Я подхожу к холсту, вытаскиваю конверт и вижу своё имя. Дрожащими руками я вскрываю конверт и достаю бумагу.
Руни,
Если ты читаешь это, то ты получила моё письмо по электронной почте и пришла в галерею, посмотреть на картины, для написания которых мне потребовалось намного больше храбрости, чем я думал. После твоего ухода я знал, что должен сделать это: посмотреть в лицо своим страхам и показать, что ты значишь для меня, сказать, как сильно я сожалею.

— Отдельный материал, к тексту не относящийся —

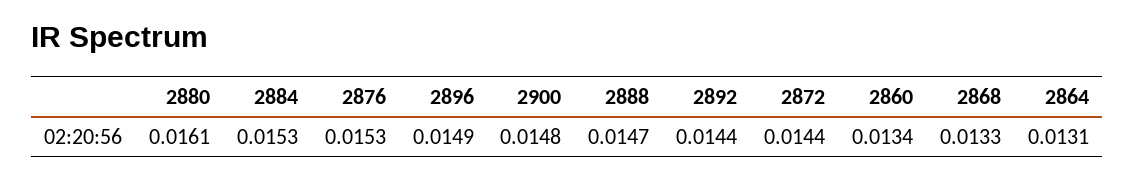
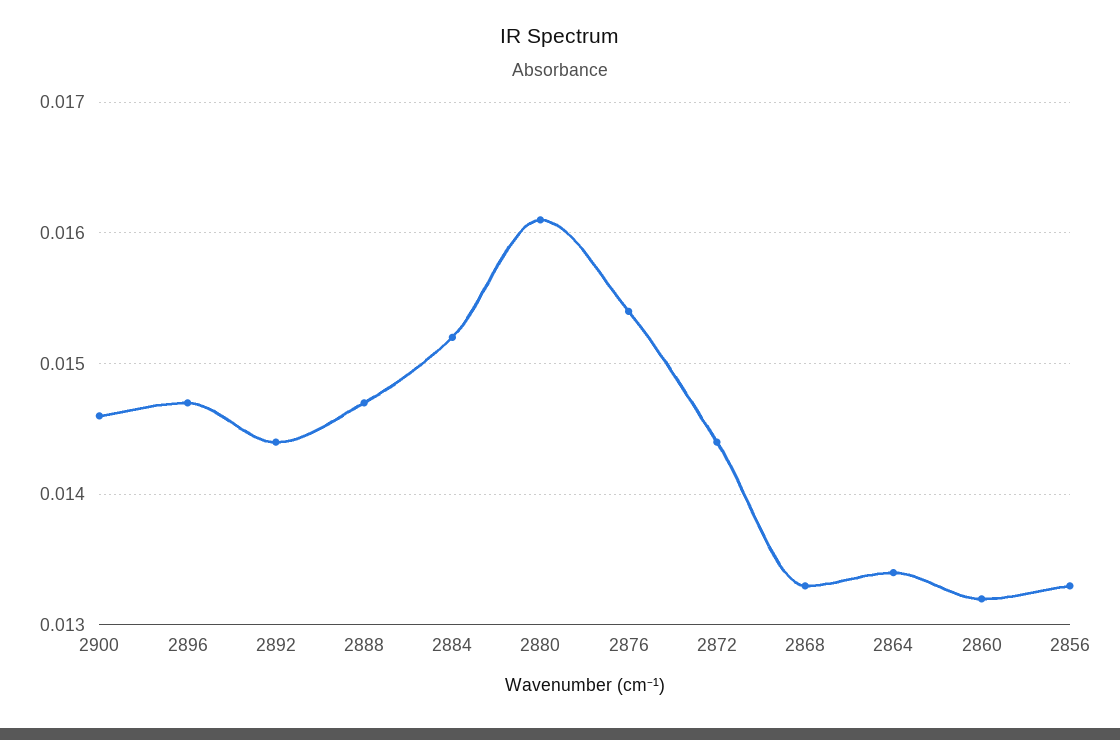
2884: 0.0153 -> 0.0152
2876: 0.0153 -> 0.0154
2896: 0.0149 -> 0.0147
2900: 0.0148 -> 0.0146
2860: 0.0134 -> 0.0132
2864: 0.0131 -> 0.0134
2856: none -> 0.0133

Есть причина, по которой я написал пейзажи рассвета и заката, и это не только потому, что ты бросила мне вызов нарисовать то, что я люблю, а потому что рассвет и закат всегда заставляли меня подумать о тебе. Команда называла тебя «подсолнухом», и ты знаешь, что это всегда вызывало у меня желание лезть на стену, и они не ошибались, и они не первые, кто об этом подумал. Я всегда смотрел на тебя, и в моих мыслях расцветало шведское слово solros, которое переводится как «солнце». Оно так идеально тебе подходит. Солнце — золотое тепло твоих волос, розовые оттенки твоих губ, когда ты улыбаешься, и румянца, когда ты краснеешь. И также чувства, которые они вызывали: радостная надежда рассвета, успокаивающая благодарность заката, ощущение изумления, которое приносят они оба, ибо символизируют очередной день жизни, которую я когда-то считал даром, но научился называть чудом, потому что ты была там и делила жизнь со мной.